= Beginning of Section =
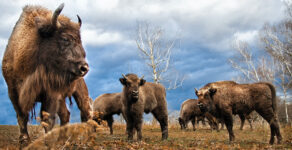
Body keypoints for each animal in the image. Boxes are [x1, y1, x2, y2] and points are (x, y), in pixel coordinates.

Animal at [1, 4, 89, 145]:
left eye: (80, 40)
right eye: (65, 38)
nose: (84, 68)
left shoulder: (50, 94)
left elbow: (47, 119)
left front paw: (46, 142)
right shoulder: (13, 92)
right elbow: (22, 116)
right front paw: (24, 140)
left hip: (79, 92)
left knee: (85, 110)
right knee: (65, 114)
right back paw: (62, 140)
= End of Section =
[Requirement]: Write out the entries above word for word. Do not include the pictures.

[Response to the exercise]:
Body keypoints for each animal in the image. Boxes are [x1, y1, x2, y2] and points are (x, y), in pixel coordinates.

Animal at [1, 4, 89, 145]:
left eye: (80, 40)
right eye: (65, 38)
nose: (84, 68)
left shoulder: (50, 94)
left elbow: (47, 119)
left front paw: (46, 142)
right shoulder: (13, 92)
right elbow: (22, 116)
right front paw: (24, 140)
left hip: (79, 92)
left knee: (85, 110)
right knee: (65, 114)
right back paw: (62, 140)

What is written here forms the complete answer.